You could convert you hclust object into a dendrogram and use ?dendrapply to modify the properties (attributes like color, label, ...) of each node, e.g.:

## stupid toy example
samples <- matrix(c(1, 1, 1,
                    2, 2, 2,
                    5, 5, 5,
                    6, 6, 6), byrow=TRUE, nrow=4)

## set sample IDs to A-D
rownames(samples) <- LETTERS[1:4]

## perform clustering
distSamples <- dist(samples)
hc <- hclust(distSamples)

## function to set label color
labelCol <- function(x) {
  if (is.leaf(x)) {
    ## fetch label
    label <- attr(x, "label") 
    ## set label color to red for A and B, to blue otherwise
    attr(x, "nodePar") <- list(lab.col=ifelse(label %in% c("A", "B"), "red", "blue"))
  }
  return(x)
}

## apply labelCol on all nodes of the dendrogram
d <- dendrapply(as.dendrogram(hc), labelCol)

plot(d)

EDIT: Add code for your minimal example:

    sample = data.frame(matrix(floor(abs(rnorm(20000)*100)),ncol=200))
groupCodes <- c(rep("A",25), rep("B",25), rep("C",25), rep("D",25))
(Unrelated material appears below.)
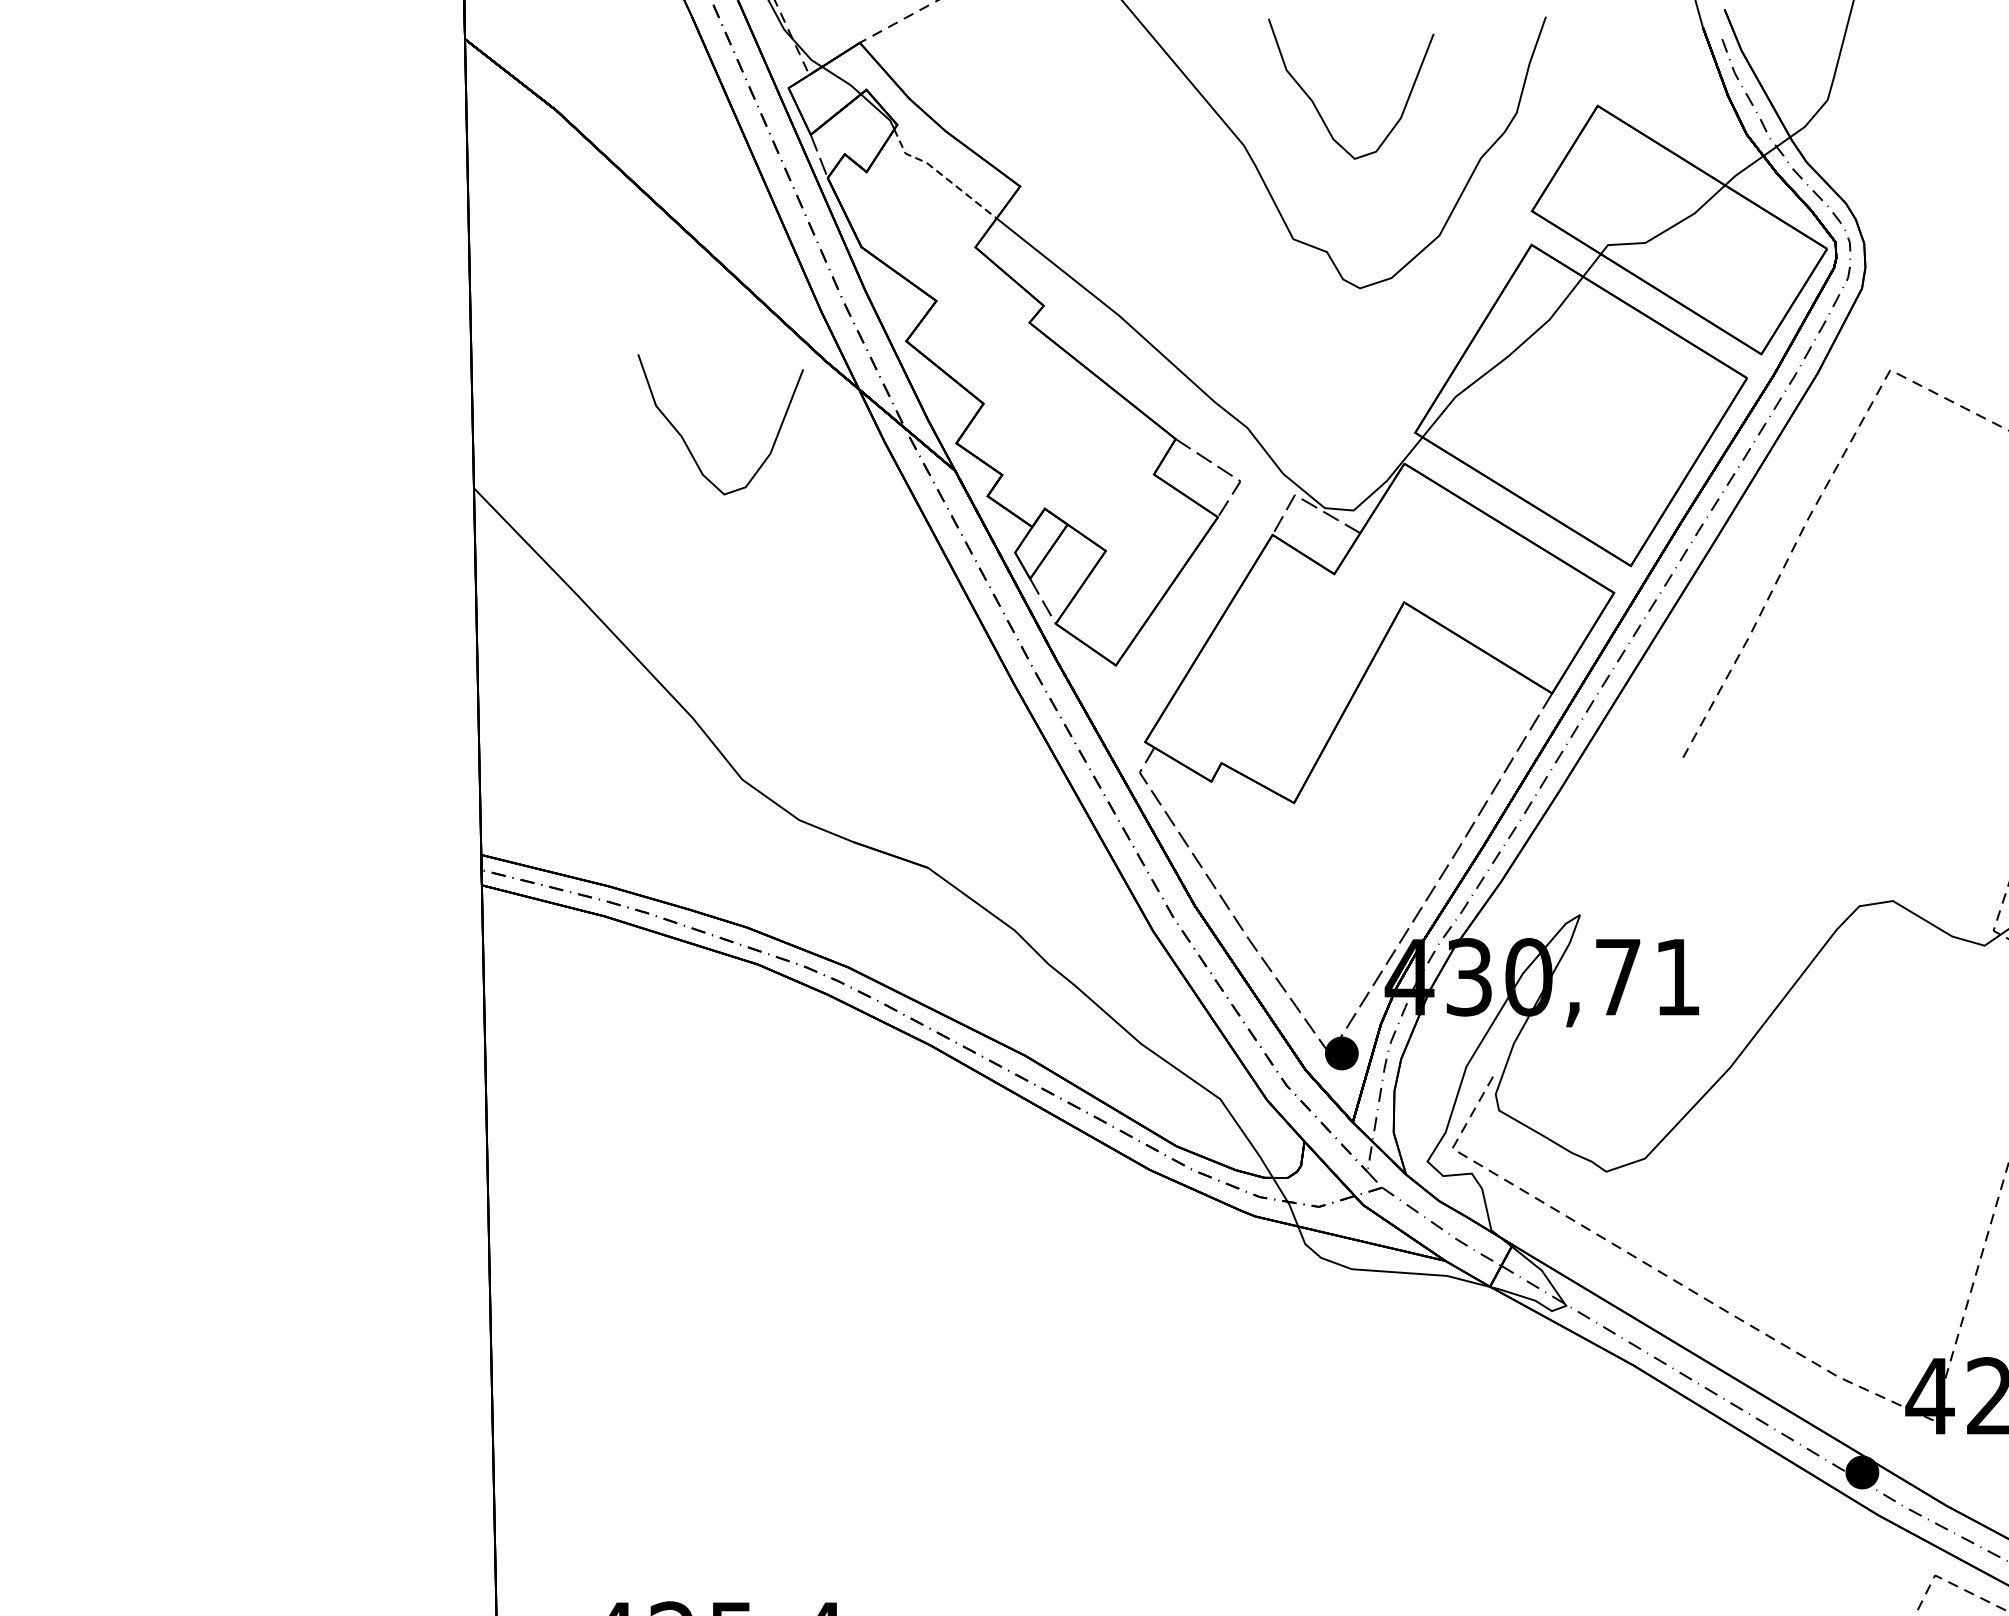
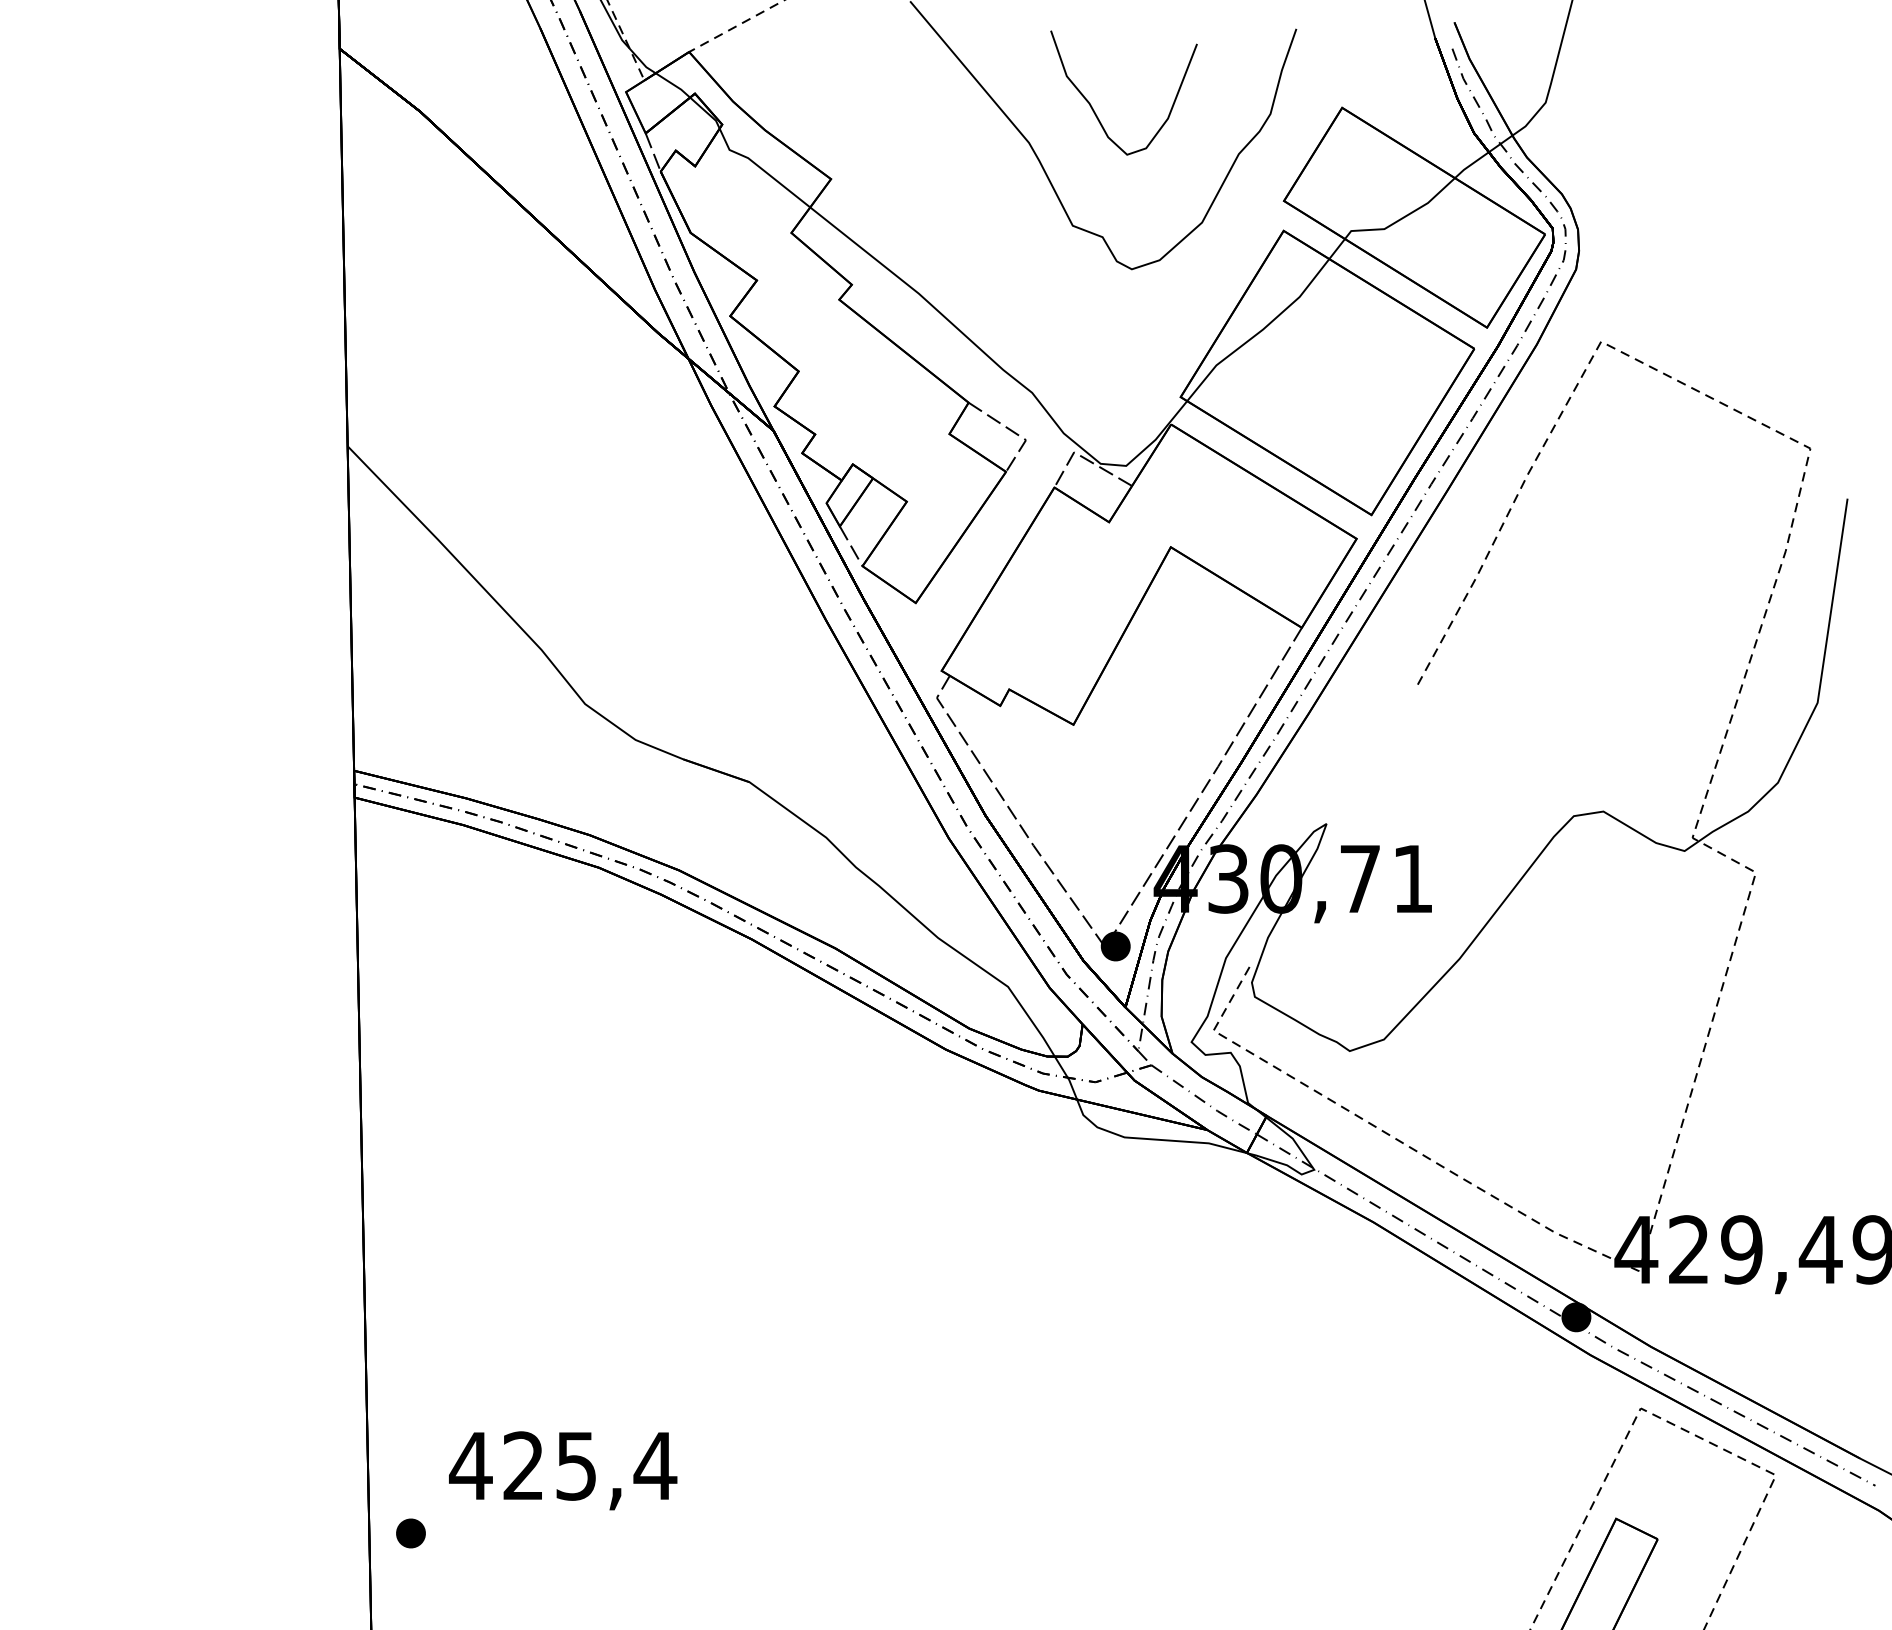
line: (941, 174) -> (761, 168), dashed -> solid
curve: (686, 442) -> (535, 405), removed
## make unique rownames (equal rownames are not allowed)
rownames(sample) <- make.unique(groupCodes)

colorCodes <- c(A="red", B="green", C="blue", D="yellow")


## perform clustering
distSamples <- dist(sample)
hc <- hclust(distSamples)

## function to set label color
labelCol <- function(x) {
  if (is.leaf(x)) {
    ## fetch label
    label <- attr(x, "label")
    code <- substr(label, 1, 1)
    ## use the following line to reset the label to one letter code
    # attr(x, "label") <- code
    attr(x, "nodePar") <- list(lab.col=colorCodes[code])
  }
  return(x)
}

## apply labelCol on all nodes of the dendrogram
d <- dendrapply(as.dendrogram(hc), labelCol)

plot(d)

Answer 2

Here is a solution for this question using a new package called "dendextend", built exactly for this sort of thing.

You can see many examples in the presentations and vignettes of the package, in the "usage" section in the following URL: https://github.com/talgalili/dendextend

Here is the solution for this question: (notice the importance of how to re-order the colors to first fit the data, and then to fit the new order of the dendrogram)

####################
## Getting the data:

sample = data.frame(matrix(floor(abs(rnorm(20000)*100)),ncol=200))
groupCodes <- c(rep("Cont",25), rep("Tre1",25), rep("Tre2",25), rep("Tre3",25))
rownames(sample) <- make.unique(groupCodes)

colorCodes <- c(Cont="red", Tre1="green", Tre2="blue", Tre3="yellow")

distSamples <- dist(sample)
hc <- hclust(distSamples)
dend <- as.dendrogram(hc)

####################
## installing dendextend for the first time:

install.packages('dendextend')

####################
## Solving the question:

# loading the package
library(dendextend)
# Assigning the labels of dendrogram object with new colors:
labels_colors(dend) <- colorCodes[groupCodes][order.dendrogram(dend)]
# Plotting the new dendrogram
plot(dend)


####################
## A sub tree - so we can see better what we got:
par(cex = 1)
plot(dend[[1]], horiz = TRUE)